Ma adesso, come al solito, partendo dal contesto globale, focalizziamo la nostra attenzione sulla situazione sarda: stesso identico copione (giusto un po' più farsesco, ça va sans dire).
Ecco quindi la scena isolana: il palcoscenico è conteso da un manipolo di personaggi che con la loro compagnia di giro ci raccontano di mondi più o meno idilliaci, antichi splendori da riportare in auge e presunte età dell'oro (della serie "candu acapiànt is canis a sartitzu"), futuri radiosi in cui tutti vivremo in pace e prosperità, di soluzioni facili facili che il candidato di turno ci rivelerà con fare ieratico, sorrisi e sguardo accattivante. La politica dell'uovo di Colombo… solo che ci manca l'uovo. 
Se lo storytelling viene utilizzato nel marketing non ho nulla da dire, è una tecnica lecita: hai un prodotto da vendere e lo pubblicizzi nel modo più efficace; nessun problema, tutto eticamente corretto. Solo che la politica non è una merce o almeno non dovrebbe esserlo ed è per questo che non posso accettare che il cittadino elettore venga trasformato in consumatore del prodotto politico.

In un quadro così desolante allora che si fa? O si desiste o si resiste.

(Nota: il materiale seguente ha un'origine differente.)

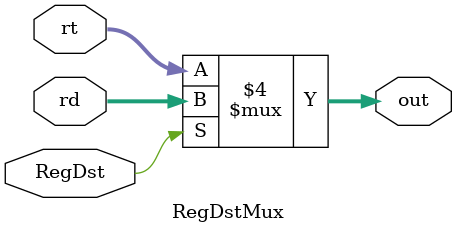
<source format=v>
`timescale 1ns / 1ps

module RegDstMux(
    input [4:0] rd, // come from instruction [20:16]
    input [4:0] rt, // come from instruction [15:11]
    input RegDst,   // come from control unit
    output reg [4:0] out
    );

    always @(*) begin
        if (RegDst == 1)
            out <= rd;
        else
            out <= rt;
    end
endmodule

</source>
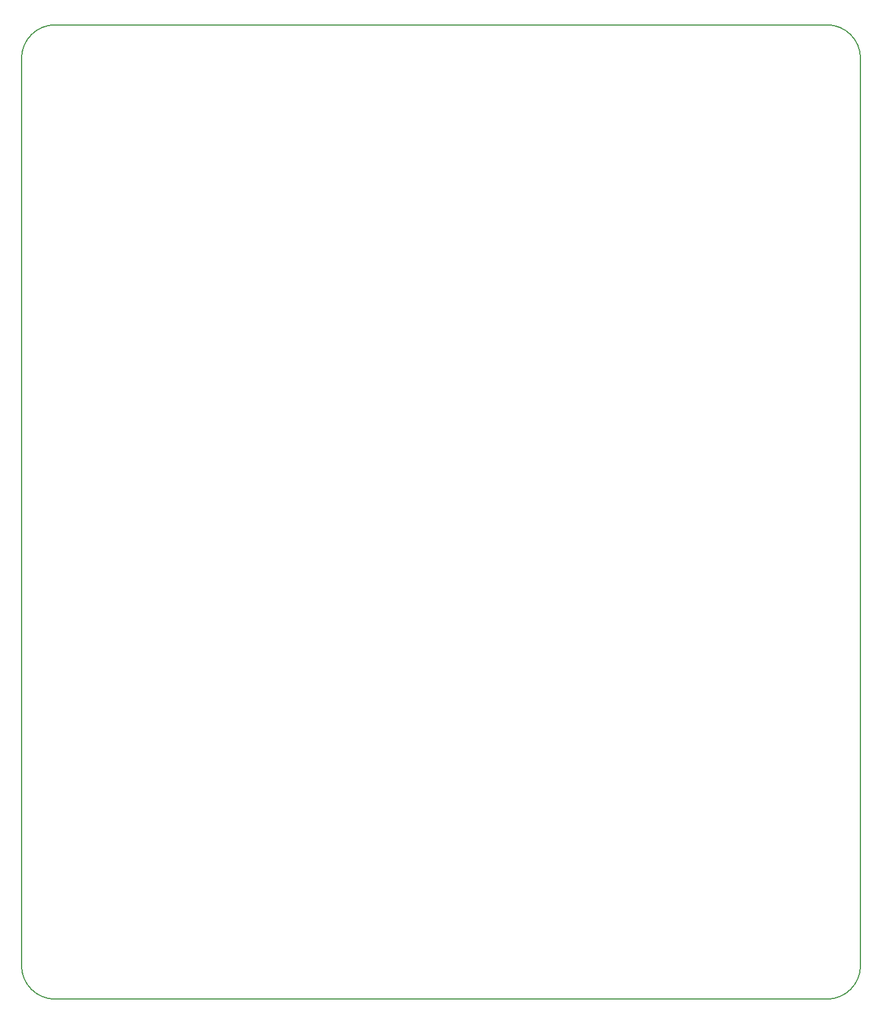
<source format=gbr>
%TF.GenerationSoftware,KiCad,Pcbnew,(6.0.1)*%
%TF.CreationDate,2022-06-06T22:12:23-07:00*%
%TF.ProjectId,MPPT,4d505054-2e6b-4696-9361-645f70636258,3.4.0*%
%TF.SameCoordinates,PX10b1ae8PY9b06478*%
%TF.FileFunction,Profile,NP*%
%FSLAX46Y46*%
G04 Gerber Fmt 4.6, Leading zero omitted, Abs format (unit mm)*
G04 Created by KiCad (PCBNEW (6.0.1)) date 2022-06-06 22:12:23*
%MOMM*%
%LPD*%
G01*
G04 APERTURE LIST*
%TA.AperFunction,Profile*%
%ADD10C,0.150000*%
%TD*%
G04 APERTURE END LIST*
D10*
X137500000Y-17470000D02*
X22500000Y-17470000D01*
X142500000Y-157470000D02*
X142500000Y-22470000D01*
X142500000Y-22470000D02*
G75*
G03*
X137500000Y-17470000I-5000000J0D01*
G01*
X17500000Y-157470000D02*
G75*
G03*
X22500000Y-162470000I4995031J-4969D01*
G01*
X22500000Y-17470000D02*
G75*
G03*
X17500000Y-22470000I-21J-4999979D01*
G01*
X137500000Y-162470000D02*
X22500000Y-162470000D01*
X17500000Y-157470000D02*
X17500000Y-22470000D01*
X137500000Y-162470000D02*
G75*
G03*
X142500000Y-157470000I0J5000000D01*
G01*
M02*

</source>
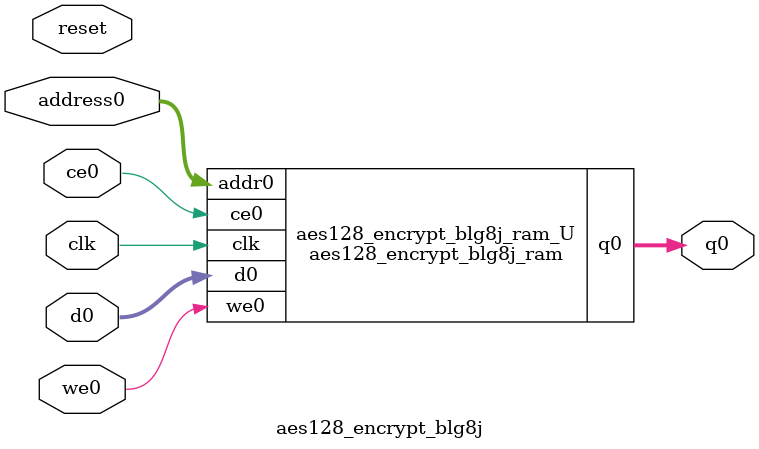
<source format=v>
`timescale 1 ns / 1 ps
module aes128_encrypt_blg8j_ram (addr0, ce0, d0, we0, q0,  clk);

parameter DWIDTH = 8;
parameter AWIDTH = 4;
parameter MEM_SIZE = 16;

input[AWIDTH-1:0] addr0;
input ce0;
input[DWIDTH-1:0] d0;
input we0;
output reg[DWIDTH-1:0] q0;
input clk;

(* ram_style = "distributed" *)reg [DWIDTH-1:0] ram[0:MEM_SIZE-1];




always @(posedge clk)  
begin 
    if (ce0) 
    begin
        if (we0) 
        begin 
            ram[addr0] <= d0; 
        end 
        q0 <= ram[addr0];
    end
end


endmodule

`timescale 1 ns / 1 ps
module aes128_encrypt_blg8j(
    reset,
    clk,
    address0,
    ce0,
    we0,
    d0,
    q0);

parameter DataWidth = 32'd8;
parameter AddressRange = 32'd16;
parameter AddressWidth = 32'd4;
input reset;
input clk;
input[AddressWidth - 1:0] address0;
input ce0;
input we0;
input[DataWidth - 1:0] d0;
output[DataWidth - 1:0] q0;



aes128_encrypt_blg8j_ram aes128_encrypt_blg8j_ram_U(
    .clk( clk ),
    .addr0( address0 ),
    .ce0( ce0 ),
    .we0( we0 ),
    .d0( d0 ),
    .q0( q0 ));

endmodule


</source>
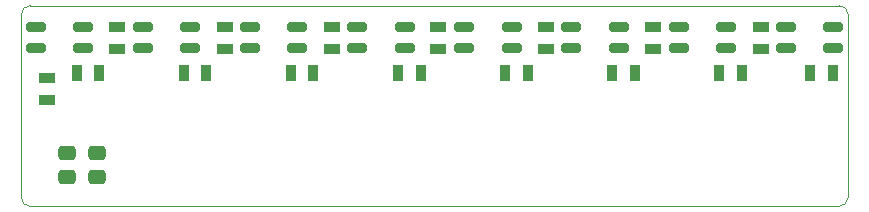
<source format=gbr>
%TF.GenerationSoftware,KiCad,Pcbnew,7.0.1*%
%TF.CreationDate,2023-08-30T00:52:31-03:00*%
%TF.ProjectId,QRE1113_Line_Sensors_x8,51524531-3131-4335-9f4c-696e655f5365,rev?*%
%TF.SameCoordinates,Original*%
%TF.FileFunction,Paste,Bot*%
%TF.FilePolarity,Positive*%
%FSLAX46Y46*%
G04 Gerber Fmt 4.6, Leading zero omitted, Abs format (unit mm)*
G04 Created by KiCad (PCBNEW 7.0.1) date 2023-08-30 00:52:31*
%MOMM*%
%LPD*%
G01*
G04 APERTURE LIST*
G04 Aperture macros list*
%AMRoundRect*
0 Rectangle with rounded corners*
0 $1 Rounding radius*
0 $2 $3 $4 $5 $6 $7 $8 $9 X,Y pos of 4 corners*
0 Add a 4 corners polygon primitive as box body*
4,1,4,$2,$3,$4,$5,$6,$7,$8,$9,$2,$3,0*
0 Add four circle primitives for the rounded corners*
1,1,$1+$1,$2,$3*
1,1,$1+$1,$4,$5*
1,1,$1+$1,$6,$7*
1,1,$1+$1,$8,$9*
0 Add four rect primitives between the rounded corners*
20,1,$1+$1,$2,$3,$4,$5,0*
20,1,$1+$1,$4,$5,$6,$7,0*
20,1,$1+$1,$6,$7,$8,$9,0*
20,1,$1+$1,$8,$9,$2,$3,0*%
G04 Aperture macros list end*
%ADD10R,0.889000X1.397000*%
%ADD11RoundRect,0.197500X-0.632500X0.197500X-0.632500X-0.197500X0.632500X-0.197500X0.632500X0.197500X0*%
%ADD12R,1.397000X0.889000*%
%ADD13RoundRect,0.250000X-0.475000X0.337500X-0.475000X-0.337500X0.475000X-0.337500X0.475000X0.337500X0*%
%TA.AperFunction,Profile*%
%ADD14C,0.100000*%
%TD*%
G04 APERTURE END LIST*
D10*
%TO.C,R14*%
X147828732Y-64000000D03*
X149733732Y-64000000D03*
%TD*%
D11*
%TO.C,U8*%
X126250000Y-60050000D03*
X130250000Y-60050000D03*
X130250000Y-61850000D03*
X126250000Y-61850000D03*
%TD*%
D10*
%TO.C,R16*%
X129695598Y-64000000D03*
X131600598Y-64000000D03*
%TD*%
D11*
%TO.C,U1*%
X189715970Y-60050000D03*
X193715970Y-60050000D03*
X193715970Y-61850000D03*
X189715970Y-61850000D03*
%TD*%
D12*
%TO.C,R12*%
X127200000Y-66272500D03*
X127200000Y-64367500D03*
%TD*%
D11*
%TO.C,U6*%
X144383134Y-60050000D03*
X148383134Y-60050000D03*
X148383134Y-61850000D03*
X144383134Y-61850000D03*
%TD*%
D10*
%TO.C,R8*%
X165961866Y-64000000D03*
X167866866Y-64000000D03*
%TD*%
D12*
%TO.C,R2*%
X178510000Y-61955000D03*
X178510000Y-60050000D03*
%TD*%
%TO.C,R4*%
X160320000Y-61955000D03*
X160320000Y-60050000D03*
%TD*%
D10*
%TO.C,R6*%
X184095000Y-64000000D03*
X186000000Y-64000000D03*
%TD*%
D11*
%TO.C,U4*%
X162516268Y-60050000D03*
X166516268Y-60050000D03*
X166516268Y-61850000D03*
X162516268Y-61850000D03*
%TD*%
%TO.C,U7*%
X135316567Y-60050000D03*
X139316567Y-60050000D03*
X139316567Y-61850000D03*
X135316567Y-61850000D03*
%TD*%
D12*
%TO.C,R3*%
X169440000Y-61955000D03*
X169440000Y-60050000D03*
%TD*%
D10*
%TO.C,R15*%
X138762165Y-64000000D03*
X140667165Y-64000000D03*
%TD*%
D11*
%TO.C,U3*%
X171582835Y-60050000D03*
X175582835Y-60050000D03*
X175582835Y-61850000D03*
X171582835Y-61850000D03*
%TD*%
D10*
%TO.C,R13*%
X156895299Y-64000000D03*
X158800299Y-64000000D03*
%TD*%
D12*
%TO.C,R9*%
X151300000Y-61955000D03*
X151300000Y-60050000D03*
%TD*%
%TO.C,R10*%
X142210000Y-61955000D03*
X142210000Y-60050000D03*
%TD*%
%TO.C,R1*%
X187600000Y-61955000D03*
X187600000Y-60050000D03*
%TD*%
D13*
%TO.C,C1*%
X128900000Y-70702500D03*
X128900000Y-72777500D03*
%TD*%
D12*
%TO.C,R11*%
X133120000Y-61955000D03*
X133120000Y-60050000D03*
%TD*%
D10*
%TO.C,R5*%
X193715970Y-64000000D03*
X191810970Y-64000000D03*
%TD*%
D13*
%TO.C,C2*%
X131400000Y-70702500D03*
X131400000Y-72777500D03*
%TD*%
D10*
%TO.C,R7*%
X175028433Y-64000000D03*
X176933433Y-64000000D03*
%TD*%
D11*
%TO.C,U2*%
X180649402Y-60050000D03*
X184649402Y-60050000D03*
X184649402Y-61850000D03*
X180649402Y-61850000D03*
%TD*%
%TO.C,U5*%
X153449701Y-60050000D03*
X157449701Y-60050000D03*
X157449701Y-61850000D03*
X153449701Y-61850000D03*
%TD*%
D14*
X194250000Y-75250000D02*
X125750000Y-75250000D01*
X125750000Y-58250000D02*
X194250000Y-58250000D01*
X195000000Y-59000000D02*
X195000000Y-74500000D01*
X195000000Y-59000000D02*
G75*
G03*
X194250000Y-58250000I-750000J0D01*
G01*
X125000000Y-74500000D02*
X125000000Y-59000000D01*
X125000000Y-74500000D02*
G75*
G03*
X125750000Y-75250000I750000J0D01*
G01*
X194250000Y-75250000D02*
G75*
G03*
X195000000Y-74500000I0J750000D01*
G01*
X125750000Y-58250000D02*
G75*
G03*
X125000000Y-59000000I0J-750000D01*
G01*
M02*

</source>
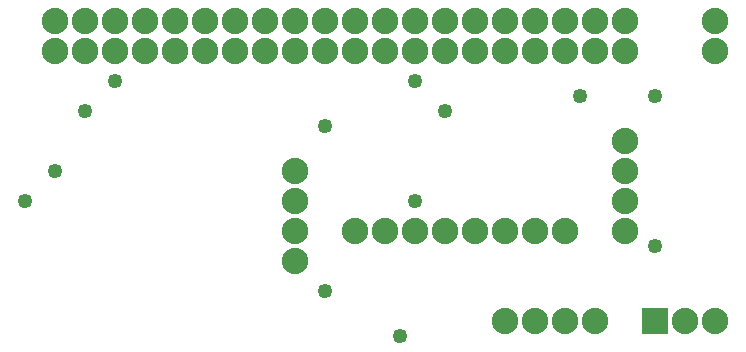
<source format=gbs>
G04 MADE WITH FRITZING*
G04 WWW.FRITZING.ORG*
G04 DOUBLE SIDED*
G04 HOLES PLATED*
G04 CONTOUR ON CENTER OF CONTOUR VECTOR*
%ASAXBY*%
%FSLAX23Y23*%
%MOIN*%
%OFA0B0*%
%SFA1.0B1.0*%
%ADD10C,0.088000*%
%ADD11C,0.049370*%
%ADD12R,0.088000X0.088000*%
%LNMASK0*%
G90*
G70*
G54D10*
X2398Y1039D03*
X2398Y1139D03*
X1798Y139D03*
X1698Y139D03*
X1998Y139D03*
X1898Y139D03*
X998Y639D03*
X998Y539D03*
X998Y439D03*
X998Y339D03*
X1198Y439D03*
X1298Y439D03*
X1398Y439D03*
X1498Y439D03*
X1598Y439D03*
X1698Y439D03*
X1798Y439D03*
X1898Y439D03*
X2098Y739D03*
X2098Y639D03*
X2098Y539D03*
X2098Y439D03*
X198Y1139D03*
X198Y1039D03*
X1598Y1139D03*
X1598Y1039D03*
X1398Y1139D03*
X1398Y1039D03*
X1698Y1139D03*
X1698Y1039D03*
X1498Y1139D03*
X1498Y1039D03*
X1798Y1139D03*
X1798Y1039D03*
X1298Y1139D03*
X1298Y1039D03*
X1998Y1139D03*
X1998Y1039D03*
X1898Y1139D03*
X1898Y1039D03*
X2098Y1139D03*
X2098Y1039D03*
X598Y1139D03*
X598Y1039D03*
X698Y1139D03*
X698Y1039D03*
X498Y1139D03*
X498Y1039D03*
X298Y1139D03*
X298Y1039D03*
X398Y1139D03*
X398Y1039D03*
X1198Y1139D03*
X1198Y1039D03*
X1098Y1139D03*
X1098Y1039D03*
X998Y1139D03*
X998Y1039D03*
X798Y1139D03*
X798Y1039D03*
X898Y1139D03*
X898Y1039D03*
X2198Y139D03*
X2298Y139D03*
X2398Y139D03*
G54D11*
X298Y839D03*
X1498Y839D03*
X397Y939D03*
X1398Y939D03*
X98Y539D03*
X1399Y540D03*
X1098Y789D03*
X1099Y239D03*
X2198Y888D03*
X2198Y389D03*
X197Y639D03*
X1948Y888D03*
X1348Y89D03*
G54D12*
X2198Y139D03*
G04 End of Mask0*
M02*
</source>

Resistenza attiva, ovviamente.
Per questo io e i compagni di Manca Democràtica, da sempre avversi a leader carismatici, caudillos autoritari e vuoti ideologici, abbiamo accolto con estremo favore la nascita del Fronte Unidu Indipendentista (o come decideremo di chiamarlo): un luogo in cui non si raccontano storie, ma si fa politica, si cercano soluzioni, si analizza la realtà e si cerca di cambiarla a favore dei più, dove vince la forza delle idee, non del nome di grido, dove i programmi vengono prima dei candidati, dove, come avveniva nei veri partiti socialisti, sono le idee a guidare le azioni, non i nomi, dove la democrazia è agita, non solo evocata.
Non vi offriremo nessun happening fighetto, nessuna convention con i lustrini, ma proposte concrete per cambiare il nostro Paese, Proposte che sarete liberi di condividere o meno.
Anche questa è resistenza: la politica delle idee contro l'arte di raccontar storielle.